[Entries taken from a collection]

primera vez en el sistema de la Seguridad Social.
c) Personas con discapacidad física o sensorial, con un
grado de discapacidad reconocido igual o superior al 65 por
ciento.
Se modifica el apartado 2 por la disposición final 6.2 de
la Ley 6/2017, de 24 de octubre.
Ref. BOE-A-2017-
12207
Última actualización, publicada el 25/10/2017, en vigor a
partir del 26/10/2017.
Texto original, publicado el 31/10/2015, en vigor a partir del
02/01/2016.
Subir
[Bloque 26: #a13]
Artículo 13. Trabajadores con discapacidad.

** Directive **
Return the data in full, with each line kept exactly as it is.

** Task response **
primera vez en el sistema de la Seguridad Social.
c) Personas con discapacidad física o sensorial, con un
grado de discapacidad reconocido igual o superior al 65 por
ciento.
Se modifica el apartado 2 por la disposición final 6.2 de
la Ley 6/2017, de 24 de octubre.
Ref. BOE-A-2017-
12207
Última actualización, publicada el 25/10/2017, en vigor a
partir del 26/10/2017.
Texto original, publicado el 31/10/2015, en vigor a partir del
02/01/2016.
Subir
[Bloque 26: #a13]
Artículo 13. Trabajadores con discapacidad.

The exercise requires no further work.